Extracted data: Begin
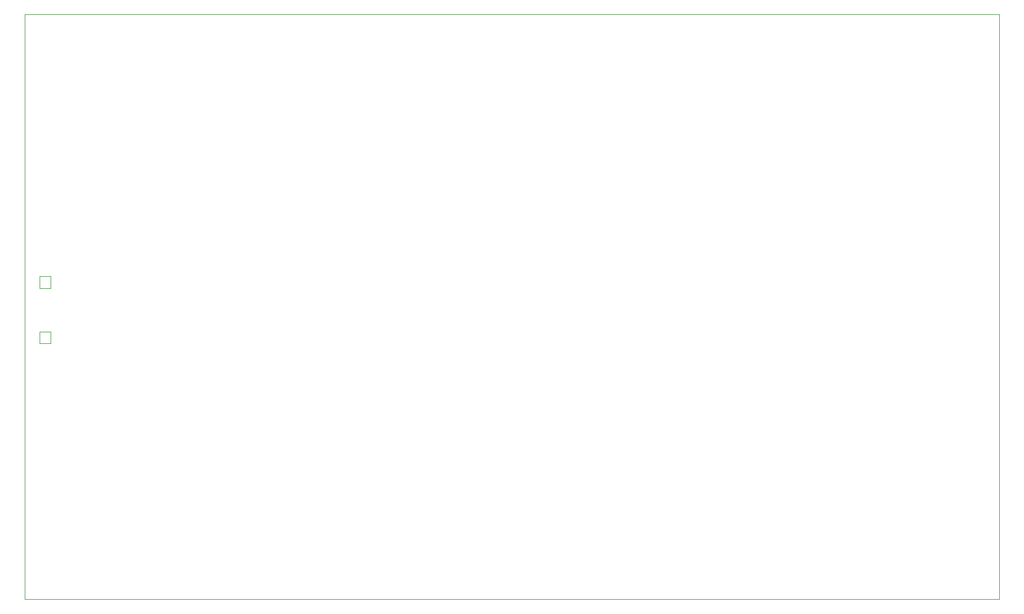
<source format=gm1>
G04 #@! TF.GenerationSoftware,KiCad,Pcbnew,6.0.10-86aedd382b~118~ubuntu20.04.1*
G04 #@! TF.CreationDate,2023-01-16T18:18:11-05:00*
G04 #@! TF.ProjectId,TMS9918A_YM2149,544d5339-3931-4384-915f-594d32313439,1*
G04 #@! TF.SameCoordinates,Original*
G04 #@! TF.FileFunction,Profile,NP*
%FSLAX46Y46*%
G04 Gerber Fmt 4.6, Leading zero omitted, Abs format (unit mm)*
G04 Created by KiCad (PCBNEW 6.0.10-86aedd382b~118~ubuntu20.04.1) date 2023-01-16 18:18:11*
%MOMM*%
%LPD*%
G01*
G04 APERTURE LIST*
G04 #@! TA.AperFunction,Profile*
%ADD10C,0.038100*%
G04 #@! TD*
G04 #@! TA.AperFunction,Profile*
%ADD11C,0.010000*%
G04 #@! TD*
G04 APERTURE END LIST*
D10*
X213500000Y-58420000D02*
X63500000Y-58420000D01*
X213500000Y-148420000D02*
X213500000Y-58420000D01*
X63500000Y-148420000D02*
X213500000Y-148420000D01*
X63500000Y-58420000D02*
X63500000Y-148420000D01*
D11*
X65850000Y-100536000D02*
X67550000Y-100536000D01*
X65850000Y-107236000D02*
X65850000Y-109036000D01*
X65850000Y-109036000D02*
X67550000Y-109036000D01*
X65850000Y-98736000D02*
X65850000Y-100536000D01*
X67550000Y-98736000D02*
X65850000Y-98736000D01*
X67550000Y-109036000D02*
X67550000Y-107236000D01*
X67550000Y-100536000D02*
X67550000Y-98736000D01*
X67550000Y-107236000D02*
X65850000Y-107236000D01*
M02*

</source>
Extracted data: End
■ About this task
Write out only the lines from the one containing "X67550000Y-100536000D01*" through the end of the listing above, exactly as they stand.

■ Expected output
X67550000Y-100536000D01*
X65850000Y-107236000D02*
X65850000Y-109036000D01*
X65850000Y-109036000D02*
X67550000Y-109036000D01*
X65850000Y-98736000D02*
X65850000Y-100536000D01*
X67550000Y-98736000D02*
X65850000Y-98736000D01*
X67550000Y-109036000D02*
X67550000Y-107236000D01*
X67550000Y-100536000D02*
X67550000Y-98736000D01*
X67550000Y-107236000D02*
X65850000Y-107236000D01*
M02*

</source>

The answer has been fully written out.